How to stop Mental Fatigue in tennis


It is a fact that tennis is mostly a mental game, especially at a high level of play. Almost every professional player is fast, strong and have amazing techniques and skills. The difference that separates the champions from the others is the mental strength.

Here are some tips that can help you improve instantly on court and can even be used off court.

Physical and Mental Fatigue

If you have played a full tennis match or watched tennis players in the grand slam, you know for a fact that tennis is long and tiring. When your body starts to get tired, it lets you know by making your legs feel heavy, muscles start to cramp up or ache, joints start to tingle and you start to breathe heavily.

This happens to every single person in the world.

However by the time you receive these signals, it is too late.

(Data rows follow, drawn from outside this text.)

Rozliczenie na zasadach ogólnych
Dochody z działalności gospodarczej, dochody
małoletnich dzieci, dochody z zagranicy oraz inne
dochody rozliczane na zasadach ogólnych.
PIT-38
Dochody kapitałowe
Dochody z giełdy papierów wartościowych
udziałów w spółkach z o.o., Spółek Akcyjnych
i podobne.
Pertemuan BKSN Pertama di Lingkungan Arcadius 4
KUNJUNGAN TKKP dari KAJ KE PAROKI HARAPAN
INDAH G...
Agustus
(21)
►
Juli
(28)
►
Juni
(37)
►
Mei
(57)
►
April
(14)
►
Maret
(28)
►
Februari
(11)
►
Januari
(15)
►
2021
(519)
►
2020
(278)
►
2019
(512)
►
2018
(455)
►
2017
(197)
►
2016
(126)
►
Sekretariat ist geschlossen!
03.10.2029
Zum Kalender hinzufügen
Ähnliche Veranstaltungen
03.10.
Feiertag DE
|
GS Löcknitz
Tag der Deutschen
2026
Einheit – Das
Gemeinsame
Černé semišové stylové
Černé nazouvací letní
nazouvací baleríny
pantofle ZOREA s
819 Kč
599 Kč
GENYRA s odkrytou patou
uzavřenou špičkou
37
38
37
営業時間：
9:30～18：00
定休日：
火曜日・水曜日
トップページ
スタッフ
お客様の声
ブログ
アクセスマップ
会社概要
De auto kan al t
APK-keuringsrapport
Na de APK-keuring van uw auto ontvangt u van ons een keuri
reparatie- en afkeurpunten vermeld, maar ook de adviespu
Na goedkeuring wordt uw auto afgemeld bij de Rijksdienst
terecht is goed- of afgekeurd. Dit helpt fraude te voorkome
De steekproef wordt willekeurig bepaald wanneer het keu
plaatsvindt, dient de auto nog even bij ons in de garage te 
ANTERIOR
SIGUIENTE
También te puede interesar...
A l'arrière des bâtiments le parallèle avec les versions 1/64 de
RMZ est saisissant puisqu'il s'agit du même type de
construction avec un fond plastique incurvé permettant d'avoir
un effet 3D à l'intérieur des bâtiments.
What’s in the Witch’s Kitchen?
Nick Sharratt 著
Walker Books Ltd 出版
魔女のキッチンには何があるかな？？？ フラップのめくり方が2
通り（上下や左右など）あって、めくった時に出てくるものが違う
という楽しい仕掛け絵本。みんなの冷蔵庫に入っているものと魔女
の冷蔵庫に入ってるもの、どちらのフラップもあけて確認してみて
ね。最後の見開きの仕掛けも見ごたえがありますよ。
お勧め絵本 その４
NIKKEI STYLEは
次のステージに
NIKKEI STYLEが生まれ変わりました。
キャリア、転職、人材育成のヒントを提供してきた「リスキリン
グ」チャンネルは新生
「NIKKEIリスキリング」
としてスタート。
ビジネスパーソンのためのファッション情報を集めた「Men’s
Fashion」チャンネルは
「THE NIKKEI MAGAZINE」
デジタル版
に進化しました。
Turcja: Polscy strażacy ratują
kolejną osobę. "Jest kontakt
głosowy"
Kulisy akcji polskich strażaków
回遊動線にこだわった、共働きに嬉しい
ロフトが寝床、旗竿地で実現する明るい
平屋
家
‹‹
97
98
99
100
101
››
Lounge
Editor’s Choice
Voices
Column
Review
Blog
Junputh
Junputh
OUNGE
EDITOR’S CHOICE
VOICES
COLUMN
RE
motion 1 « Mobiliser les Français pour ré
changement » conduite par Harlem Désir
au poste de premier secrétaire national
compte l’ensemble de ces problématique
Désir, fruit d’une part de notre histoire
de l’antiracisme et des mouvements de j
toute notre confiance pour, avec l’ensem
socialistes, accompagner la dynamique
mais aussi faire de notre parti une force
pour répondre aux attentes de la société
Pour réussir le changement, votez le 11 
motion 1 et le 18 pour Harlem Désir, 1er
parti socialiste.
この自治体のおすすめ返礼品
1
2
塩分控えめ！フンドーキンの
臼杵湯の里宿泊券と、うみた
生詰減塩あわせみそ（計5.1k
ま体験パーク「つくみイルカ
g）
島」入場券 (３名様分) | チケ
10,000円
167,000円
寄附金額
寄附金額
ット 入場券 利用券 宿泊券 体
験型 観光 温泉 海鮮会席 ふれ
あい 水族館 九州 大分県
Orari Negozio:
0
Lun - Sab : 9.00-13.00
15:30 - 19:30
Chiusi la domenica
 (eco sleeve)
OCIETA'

Your brain tends to let you know what is going on a bit later than your body. Before you know it you are out of mental strength, you start to lose focus and concentration.

You are making more mistakes now than a few minutes ago, It is easy to recognize when you are running low on mental strength. But it is hard to fight it. This is where the best tennis players have an edge over the others.

How can fatigue affect your tennis?

Fatigue has both a physical and psychological aspect.

Fatigue can be an energy and concentration killer.

The physical effects of fatigue are:

  • heavy legs
  • muscle stiffness
  • joint aches
  • shortness of breath
  • slower reactions
  • reduced pace on the ball
  • reduced accuracy
  • sluggishness
  • reduced focus
  • reduce concentration
  • irritability
  • easily angered

While the physical effects of fatigue are a problem, the psychological impact of fatigue can be a killer to your sport performance.

When you get tired towards the end of a match, you often lose focus and concentration. Your mind wanders as you start dwelling on your physical condition.

Not only do you feel lethargic, you focus on the feelings of being lethargic. So during the most important points of the match, you are no longer focused on winning points.

You also start to get irritated easily by even the slightest of things, like a bird flying past, or a bee making a buzzing sound.

Suddenly you’re making mistakes that you were not making earlier in the match.

If you want the edge over your opponent at the end of a match, you need to respond to fatigue in a positive manner. You need to learn how to effectively control this problem.

Control the Controllables.

So how do you prevent mental fatigue from setting in? By controlling what is within your control and knowing what is not.

OK here is a two step exercise that will help combat mental fatigue:First, make a list of the things you truly cannot control. Most are obvious such as the weather, bad line-calls, windy conditions, what your opponent is doing, cheating, etc… You may be surprised at how many things really are outside of your control

Next, make a list of the things clearly under your control, such as your serve, what you are saying to yourself, what you are eating and drinking, time you spend between points, how you react when things don’t go to plan, etc…

How to win the fatigue battle?

  1. Take control of your game. Between points take a few deep breaths. Deepening breathing will help energize you and improve your focus.
  2. Never show your hand to your opponent. No matter how you feel, act as if you have a lot left in the tank. If your opponent perceives that you are still energetic, you will gain a mental edge.
  3. Stay focused on strategy. It doesn’t matter how you feel. Focusing on your feelings is counterproductive. Identify a strategy for each point.

The “fatigue fighter” mentality

Understand that fatigue happens to everyone, including your opponent.

No matter how well-conditioned you are, there will be times when you will feel exhausted during a match.

If you give in to fatigue, you give up your chances of winning the match.

Make a conscious choice to fight through fatigue.

Let fatigue be your cue to amp your game up and go in for the knockout blow. It is the moment of fatigue that you have your opponent on the ropes, so come out swinging.

Try these tips to develop the “fatigue fighter” mentality:

  • Tip 1: Practice to the point of fatigue you feel in a long match. If you push more in practice, you will begin to stretch your comfort zone and know that you can still perform despite being tired.
  • Tip 2: Practice responding positively to fatigue. During your practice sessions, choose how you want to respond in matches. By responding positively to fatigue in practice, you will begin to condition that response for future matches.

Why Does This Work?

Simply making these two lists will raise your own awareness of what you can and cannot control. The key is to take full responsibility for what they are, and practice letting go of the things you are now aware you cannot control.

This is the best way of conserving valuable mental energy for more important things such as good concentration. So you are now making less unforced errors and winning more games, more sets and more matches. Which will build your confidence.

This is one of the things that separate great athletes from the rest of the herd and allows them to focus even when they are physically exhausted.